[LU-15615] memory leak on use_t10_grd path in tgt_checksum_niobuf_t10pi Created: 04/Mar/22 Updated: 01/May/23 Resolved: 01/May/23 |
|
| Status: | Resolved |
| Project: | Lustre |
| Component/s: | None |
| Affects Version/s: | None |
| Fix Version/s: | Lustre 2.16.0 |
| Type: | Bug | Priority: | Minor |
| Reporter: | Oleg Drokin | Assignee: | Oleg Drokin |
| Resolution: | Fixed | Votes: | 0 |
| Labels: | None | ||
| Issue Links: |
|
||||||||
| Severity: | 3 | ||||||||
| Rank (Obsolete): | 9223372036854775807 | ||||||||
| Description |
|
It looks like tgt_checksum_niobuf_t10pi() can leak memory if we ever set rc to nonzero, some of the conditions appear to set it without any visible warnings: req = cfs_crypto_hash_init(cfs_alg, NULL, 0);
if (IS_ERR(req)) {
CERROR("%s: unable to initialize checksum hash %s\n",
tgt_name(tgt), cfs_crypto_hash_name(cfs_alg));
return PTR_ERR(req);
}
...
if (use_t10_grd) {
used = DIV_ROUND_UP(local_nb[i].lnb_len, sector_size);
if (used > (guard_number - used_number)) {
rc = -E2BIG;
break;
}
...
if (rc)
GOTO(out, rc);
...
rc = cfs_crypto_hash_final(req, (unsigned char *)&cksum, &bufsize);
if (rc == 0)
*check_sum = cksum;
out:
__free_page(__page);
return rc;
}
This not only leads to leaking the req, but also the allocated page might be tied in the crypto hash calcs I imagine (passed in as sg buffer with a reference to be potentially freed in the final?) |
| Comments |
| Comment by Andreas Dilger [ 04/Mar/22 ] |
|
It looks like the "if (use_t10_grd)" condition is only true if there are T10-PI hardware checksums enabled on the underlying storage because of the lnb_guard_disk check:
use_t10_grd = t10_cksum_type && opc == OST_READ &&
local_nb[i].lnb_len == PAGE_SIZE &&
local_nb[i].lnb_guard_disk;
and lnb_guard_disk should only be set if T10-PI is enabled in the hardware, but I could be wrong about the code flow.

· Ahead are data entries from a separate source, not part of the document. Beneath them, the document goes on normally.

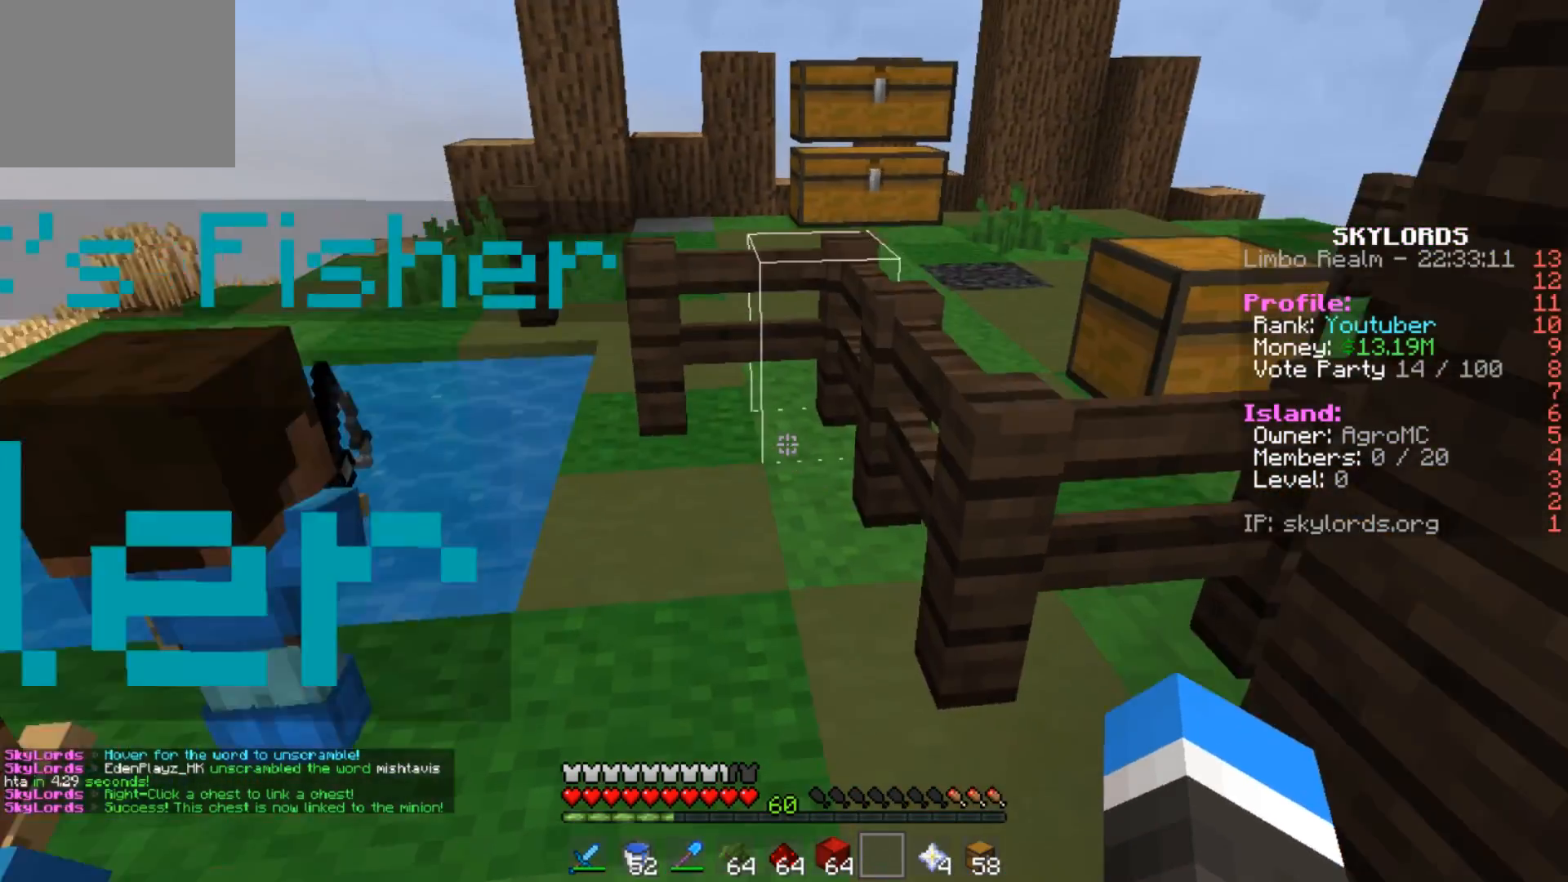
{"keys": ["w"], "events": [[201, "a", "down"], [284, "a", "up"]]}
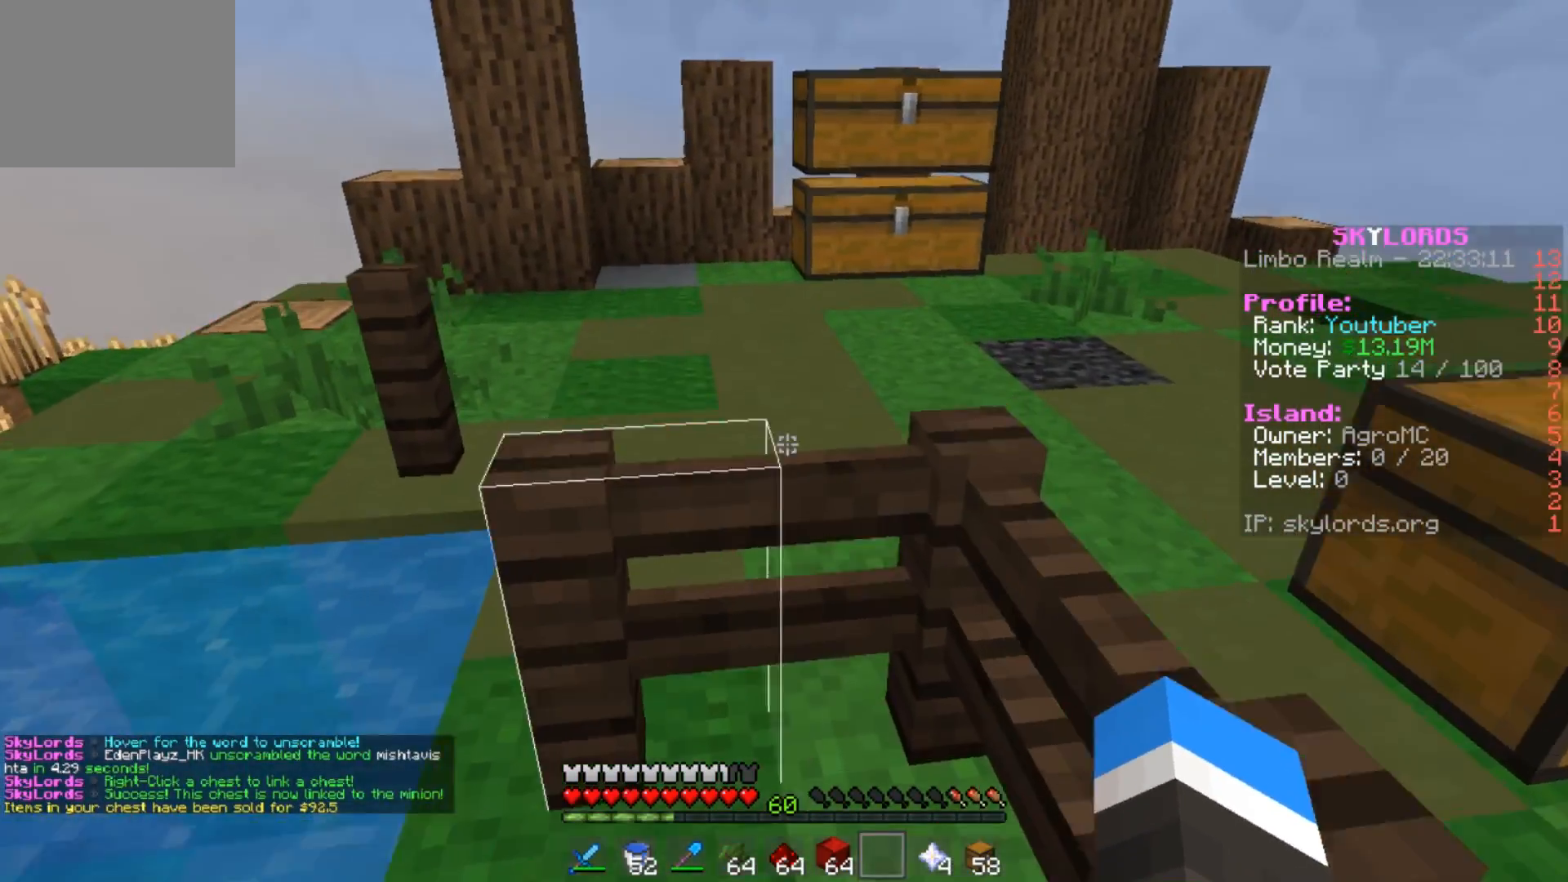
{"keys": ["a", "w"], "events": [[350, "w", "up"], [384, "a", "down"], [417, "w", "down"]]}
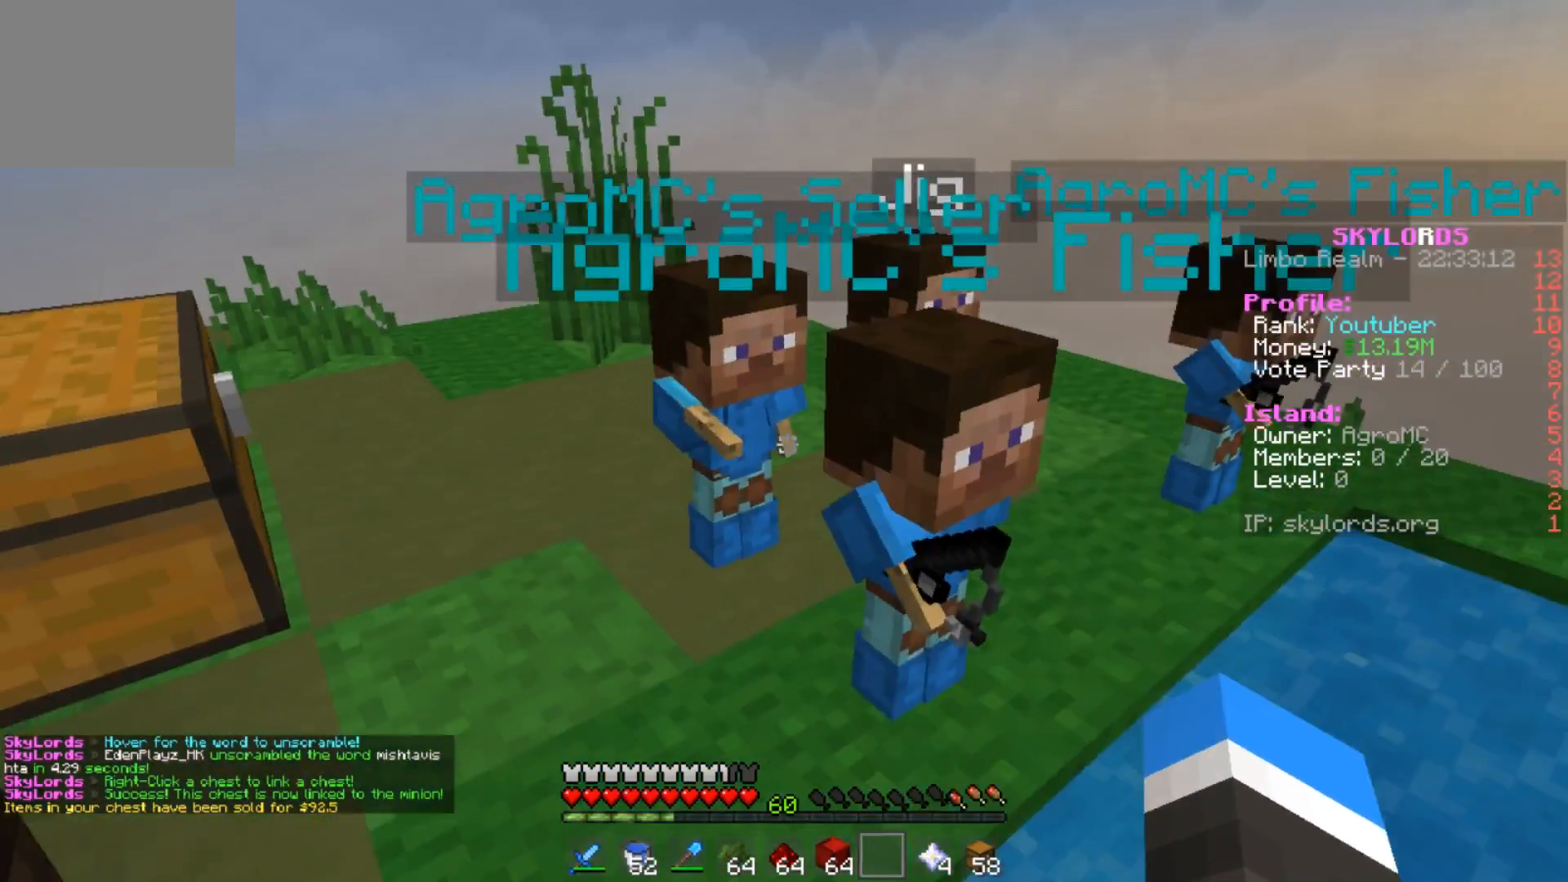
{"keys": ["w"], "events": [[251, "a", "up"]]}
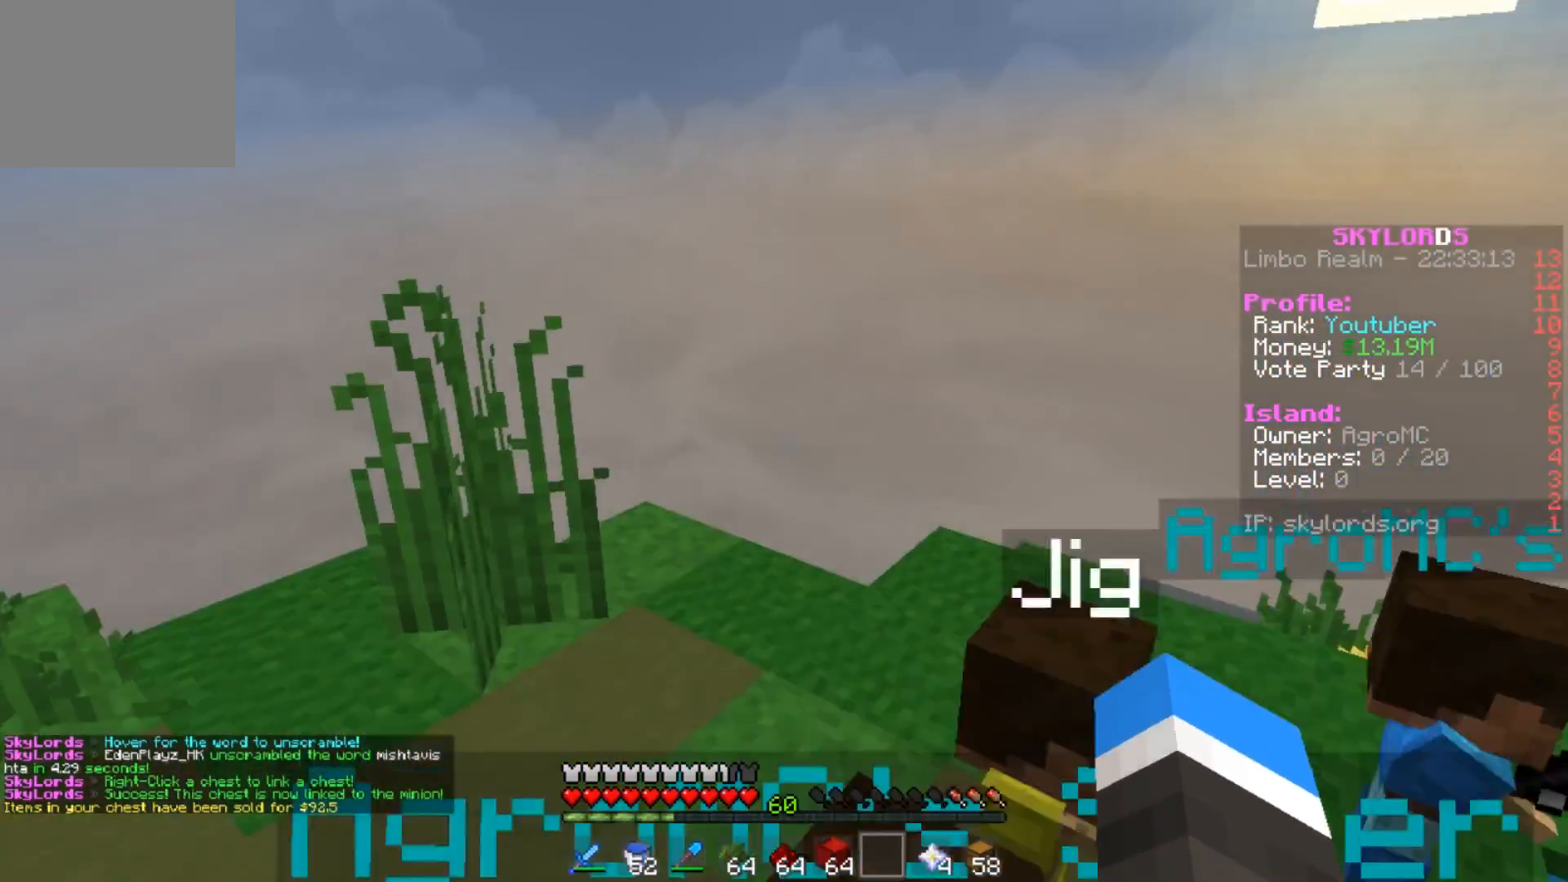
{"keys": ["w"], "events": []}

In either case, for a potential fix for the memory leak for both of the "if (rc) break;" conditions, something like the following should work:
out:
bufsize = sizeof(cksum);
rc2 = cfs_crypto_hash_final(req, (unsigned char *)&cksum, &bufsize);
if (rc2 && !rc)
rc = rc2;
if (!rc)
*check_sum = cksum;
__free_page(__page);
return rc;
However, that doesn't explain why this code path is being taken - it should never happen that there is not enough space for the GRD tag in the allocated buffer unless there is an error somewhere else in the code. |
| Comment by Andreas Dilger [ 04/Mar/22 ] |
|
It probably makes sense to add at least a CERROR() to this branch, similar to the one in obd_page_dif_generate_buffer(), since this is a "should never happen" code path:
CERROR("%s: unexpected used guard number of DIF %u/%u, data length %u, sector size %u: rc = %d\n",
obd_name, used, guard_number, length,
sector_size, rc);
|
| Comment by Andreas Dilger [ 04/Mar/22 ] |
|
I see that there is also a separate path were there could be a leak kmap(page), though this would at least print a CERROR(), and kmap() (AFAIK) cannot tolerate a large number of different pages being mapped at once: int obd_page_dif_generate_buffer(const char *obd_name, struct page *page, __u32 offset, __u32 length, __u16 *guard_start, int guard_number, int *used_number, int sector_size, obd_dif_csum_fn *fn) { data_buf = kmap(page) + offset; while (i < end) { if (used >= guard_number) { CERROR("%s: unexpected used guard number of DIF %u/%u, " "data length %u, sector size %u: rc = %d\n", obd_name, used, guard_number, length, sector_size, -E2BIG); return -E2BIG; } : } kunmap(page); *used_number = used; return 0; } I don't think this is a primary concern, but should also be fixed to instead always call kunmap(), like:
GOTO(out_unmap, rc = -E2BIG);
}
:
}
*used_number = used;
out_unmap:
kunmap(page);
return rc;
|
| Comment by Gerrit Updater [ 05/Apr/23 ] |
|
"Li Dongyang <dongyangli@ddn.com>" uploaded a new patch: https://review.whamcloud.com/c/fs/lustre-release/+/50539 |
| Comment by Gerrit Updater [ 01/May/23 ] |
|
"Oleg Drokin <green@whamcloud.com>" merged in patch https://review.whamcloud.com/c/fs/lustre-release/+/50539/ |
| Comment by Peter Jones [ 01/May/23 ] |
|
Landed for 2.16 |